Ia mengatakan, kaum muslimin disunnahkan atau dianjurkan di manapun berada untuk mengagungkan nama Allah, memperbanyak takbir, tahmid, tahlil, dan tasbih atas hidayah Allah SWT. Itu sebagai ungkapan rasa syukur kepada-Nya.
Allah SWT memerintahkan dalam firman-Nya. "Dan hendaklah kamu sempurnakan bilangannya dan hendaklah kamu mengagungkan Allah atas petunjuk-Nya yang diberikan kepadamu supaya kamu bersyukur." (QS Al Baqarah: 185)

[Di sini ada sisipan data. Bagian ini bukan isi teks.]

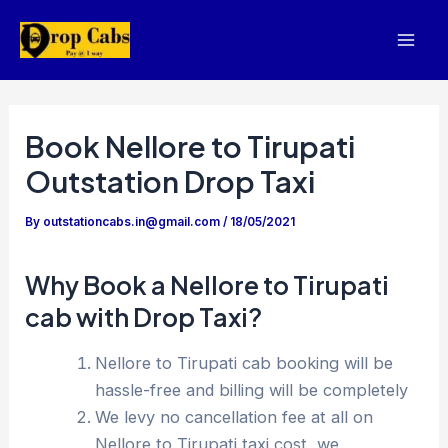
Skip
to
Mai
content
Men
Book Nellore to Tirupati
Outstation Drop Taxi
By
outstationcabs.in@gmail.com
/
18/05/2021
Why Book a Nellore to Tirupati
cab with Drop Taxi?
Nellore to Tirupati cab booking will be
hassle-free and billing will be completely
We levy no cancellation fee at all on
Nellore to Tirupati taxi cost, we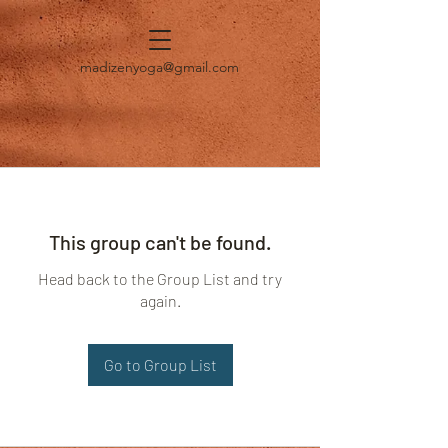
madizenyoga@gmail.com
This group can't be found.
Head back to the Group List and try
again.
Go to Group List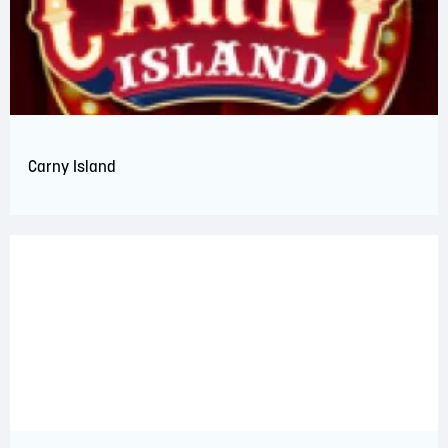
Carny Island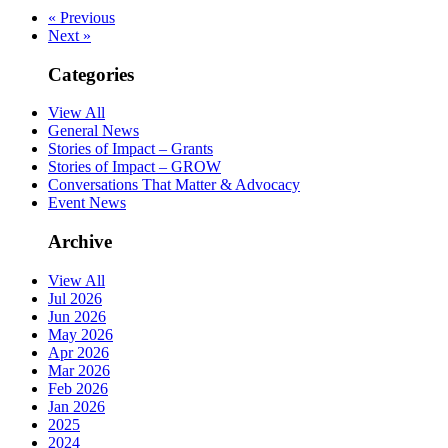
« Previous
Next »
Categories
View All
General News
Stories of Impact – Grants
Stories of Impact – GROW
Conversations That Matter & Advocacy
Event News
Archive
View All
Jul 2026
Jun 2026
May 2026
Apr 2026
Mar 2026
Feb 2026
Jan 2026
2025
2024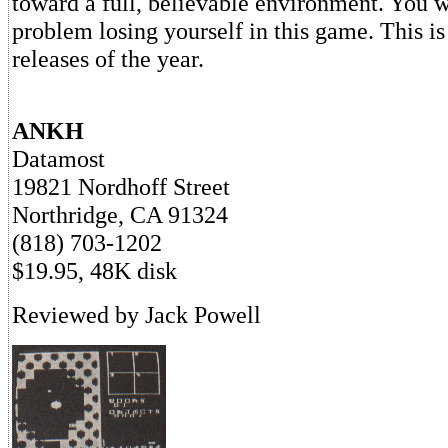
toward a full, believable environment. You 
problem losing yourself in this game. This is
releases of the year.
ANKH
Datamost
19821 Nordhoff Street
Northridge, CA 91324
(818) 703-1202
$19.95, 48K disk
Reviewed by Jack Powell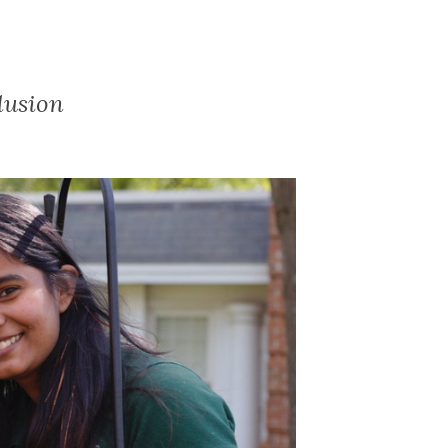
lusion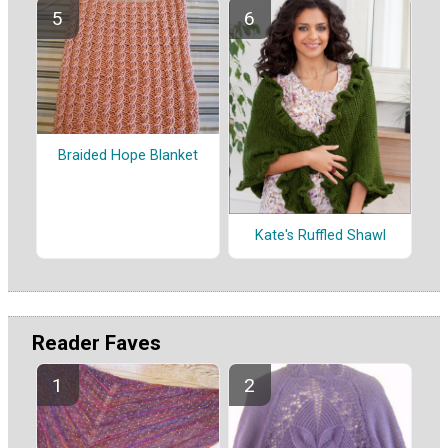
Braided Hope Blanket
Kate's Ruffled Shawl
Reader Faves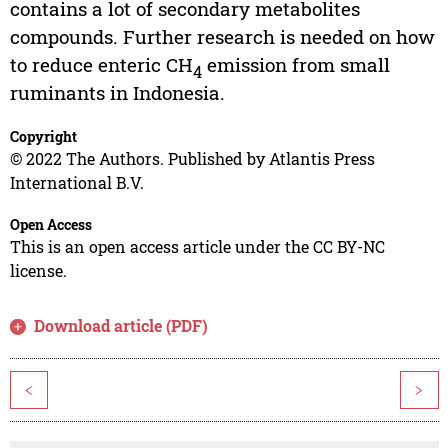
contains a lot of secondary metabolites
compounds. Further research is needed on how
to reduce enteric CH
emission from small
4
ruminants in Indonesia.
Copyright
© 2022 The Authors. Published by Atlantis Press
International B.V.
Open Access
This is an open access article under the CC BY-NC
license.
Download article (PDF)
<
>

Kiai Cholil mengungkapkan, selayaknya kita semua bersyukur kepada Allah SWT atas ma’unah-Nya sehingga dapat menjalankan ibadah puasa dengan sempurna dan berlebaran dengan meriah. Walhamdulillah pagi ini dapat merayakan dan sholat Idul Fitri di Jakarta International Stadium yang megah dan indah yang menjadi kebanggaan masyarakat Jakarta dan Indonesia.
"Kita bisa ramai-ramai ibadah berjamaah yang sekaligus mengumandang syi’ar Islam di hari yang fitri," ujarnya.
Ia menerangkan, tidak perlu memperdebatkan manakah yang lebih utama, sholat Idul Fitri di masjid atau di lapangan. Tentu ulama berbeda pendapat dengan alasannya masing-masing. Imam Syafi’i misalnya, menyebutkan bahwa sholat Idul Fitri di masjid lebih utama jika masjidnya luas dan menampung banyak orang. Namun Al-Hafidz Ibnu Hajar Al-Asqalani menarik kesimpulan dari pernyataan tersebut bahwa illat atau alasan hukum apakah shalat di lapangan atau di masjid yang lebih utama adalah pada sejauh mana ia sanggup menjadi tempat masyarakat berkumpul.
"Faktanya, kita berlebaran dan sholat Idul Fitri ada yang melaksanakan di masjid dan ada pula yang di lapangan. Artinya, kedua pendapat itu sama-sama kita laksanakan sehingga hal itu di Indonesia tidak menjadi perdebatan," jelas Kiai Cholil.
Ia mengungkapkan, bahkan dengan sebagian umat melaksanaan ibadah sholat Idul Fitri di lapangan dapat meluaskan syi’ar Islam, sekaligus memfasilitasi para perempuan yang berhalang masuk ke masjid. Sehingga bisa keluar rumah bersama-sama untuk memeriahkan lebaran, siraman rohani, dan menggaungkan syi’ar Islam.
Sebagaimana hadits Rasulullah saw dari Ummu ‘Athiyyah, ia berkata, "Rasulullah SAW memerintah kami membawa keluar gadis-gadis remaja dan wanita-wanita yang dipingit di dua hari raya, dan beliau memerintah wanita-wanita yang sedang haid menjauhi tempat sholat kaum Muslimin." (HR Al-Bukhari).
Kiai Cholil menegaskan, syi’ar Islam menjadi penting sebab itu bertalian dengan takwa. Ahli tafsir Zamahsyari dan Ibn 'Asyur, memahami takwa sebagai mabda' atau pangkal tolak kegiatan syi’ar. Bagi Al-Alusi, takwa selain sebagai mabda' juga sebagai ta`lil, yakni alasan perlunya syiar.
"Ini berarti, syiar Islam tak boleh dilihat dari sisi simboliknya semata, tetapi pada makna profetiknya yang inspiratif dan transformatif. Dalam arti, lahir dari semangat takwa untuk menggerakkan manusia mencapai derajat takwa," jelasnya.